─── Data provided ───

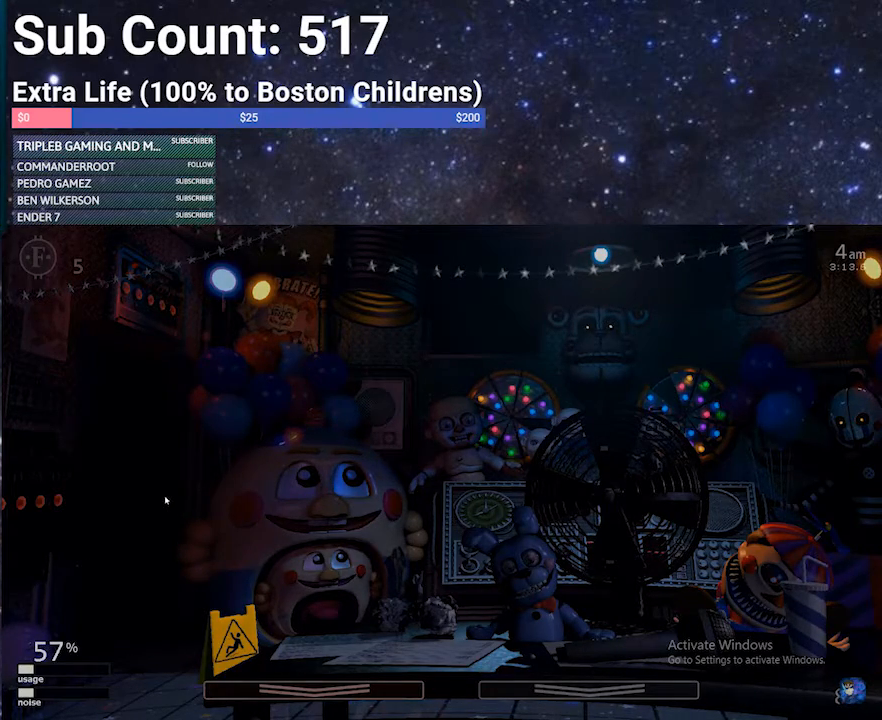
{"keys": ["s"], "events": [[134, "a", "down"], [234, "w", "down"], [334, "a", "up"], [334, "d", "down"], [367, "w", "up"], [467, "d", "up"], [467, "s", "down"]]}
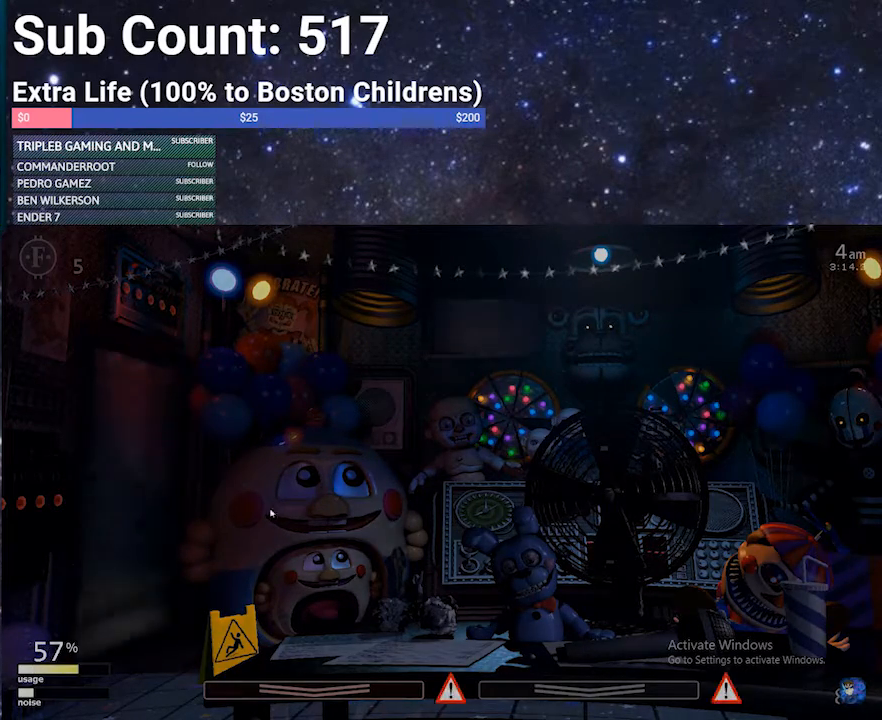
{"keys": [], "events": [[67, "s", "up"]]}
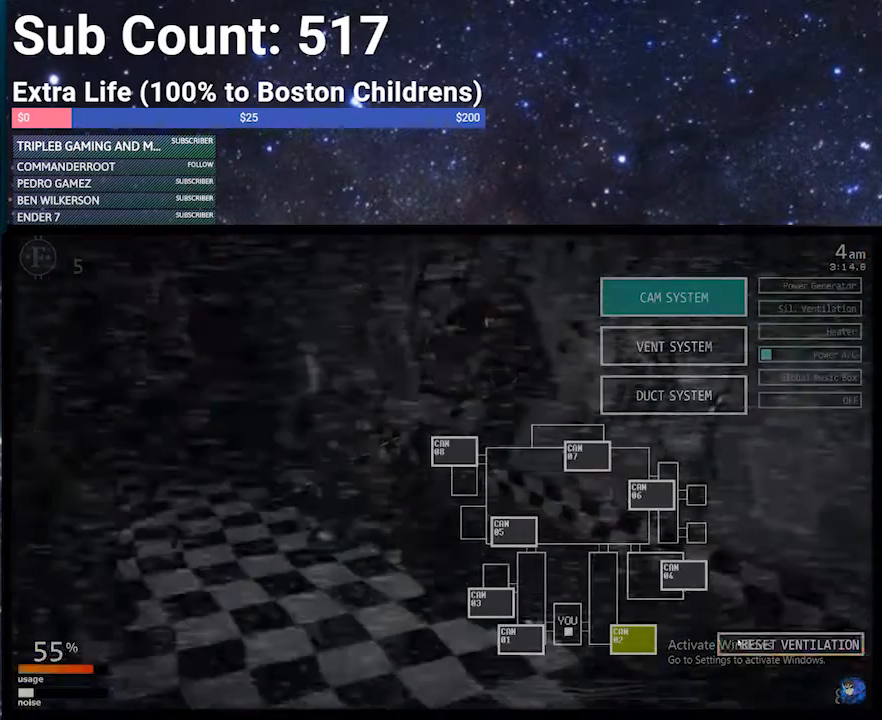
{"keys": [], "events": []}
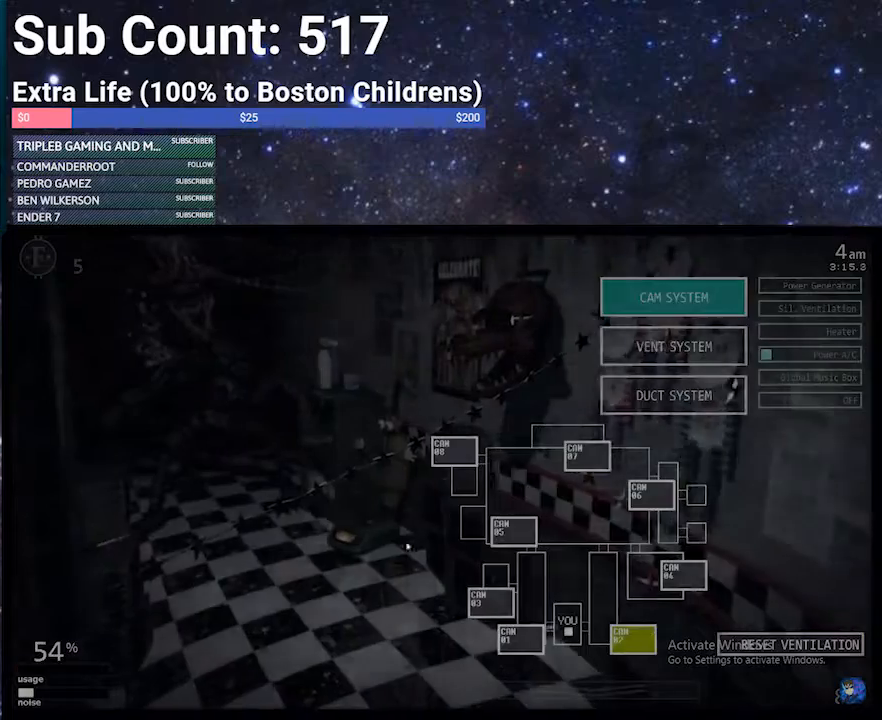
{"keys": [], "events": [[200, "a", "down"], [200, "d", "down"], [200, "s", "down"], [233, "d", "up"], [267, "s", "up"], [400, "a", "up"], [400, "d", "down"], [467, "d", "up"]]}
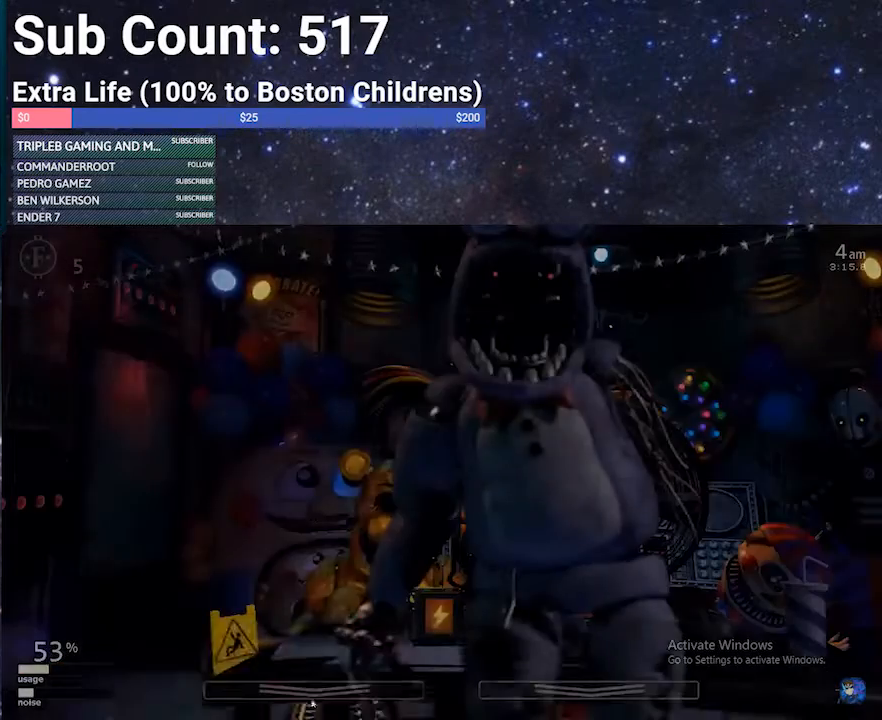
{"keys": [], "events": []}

───
─── Data provided ───

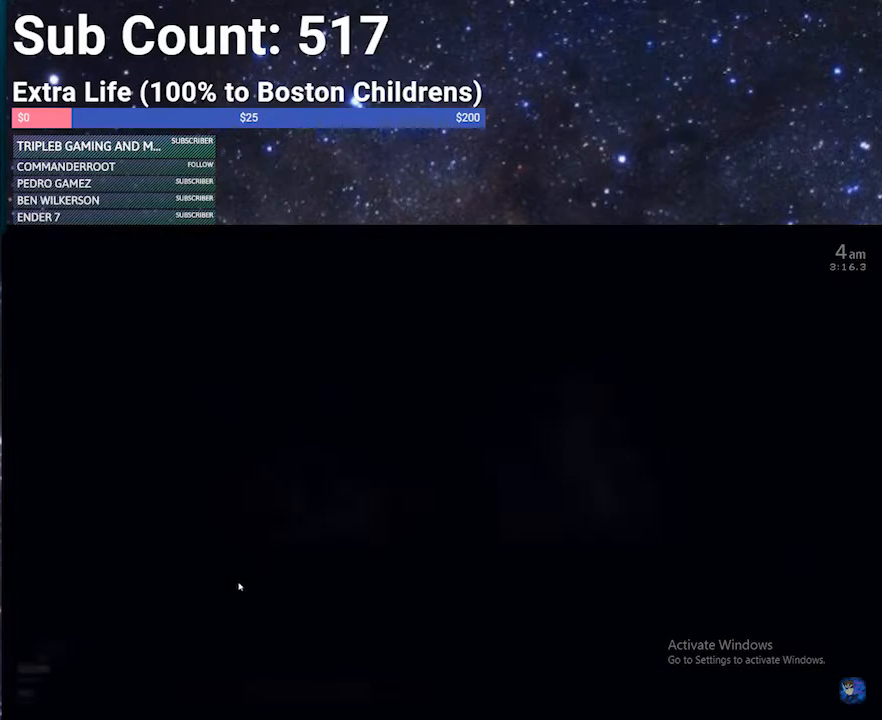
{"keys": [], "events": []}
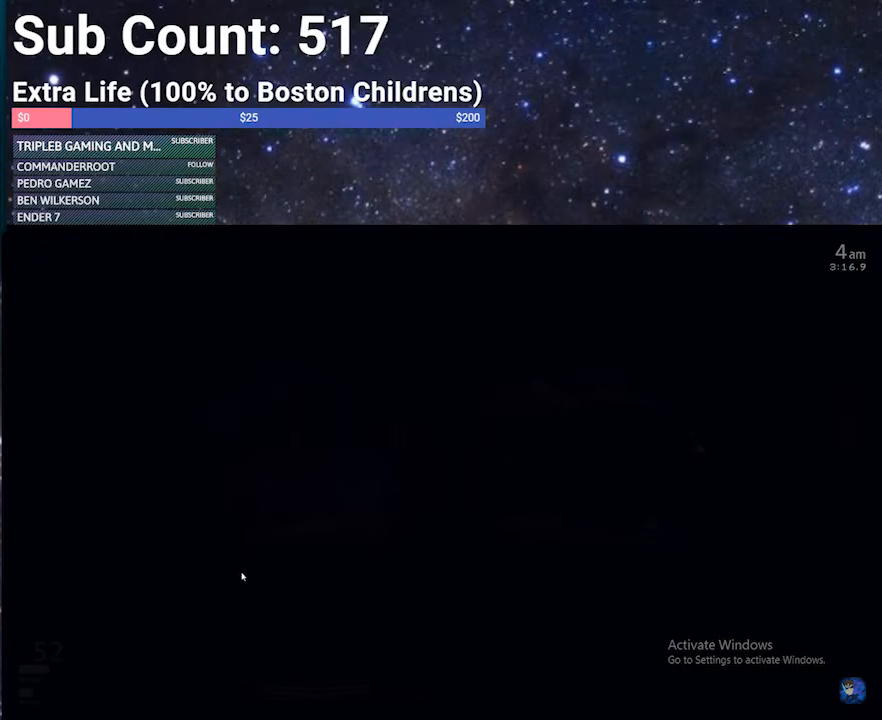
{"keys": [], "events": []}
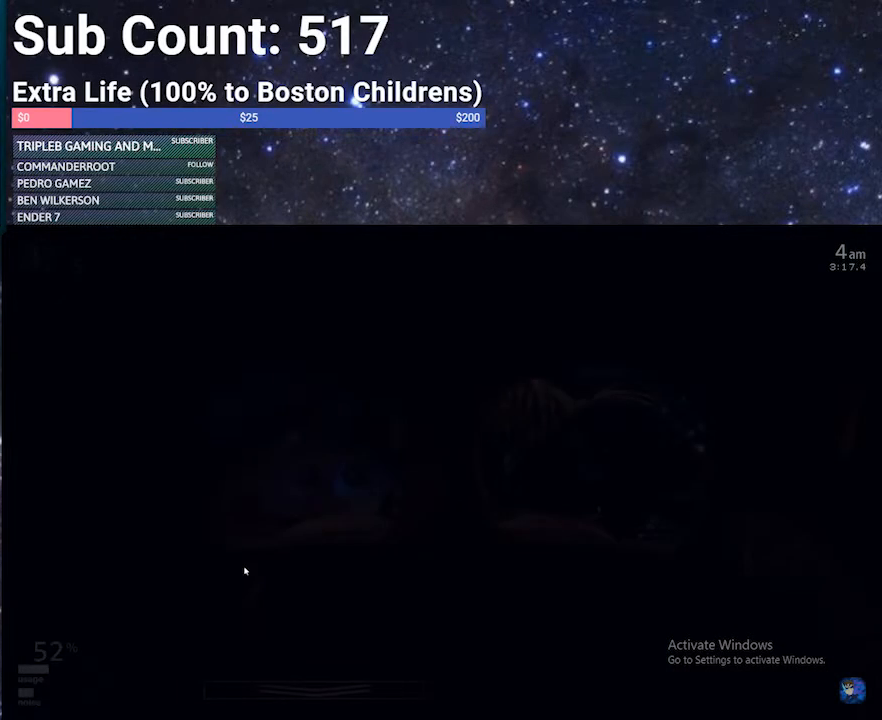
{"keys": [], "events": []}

───

» Assignment:
Your answer should be one number: how many lines in the material above contain the string "down".

» Exercise response:
2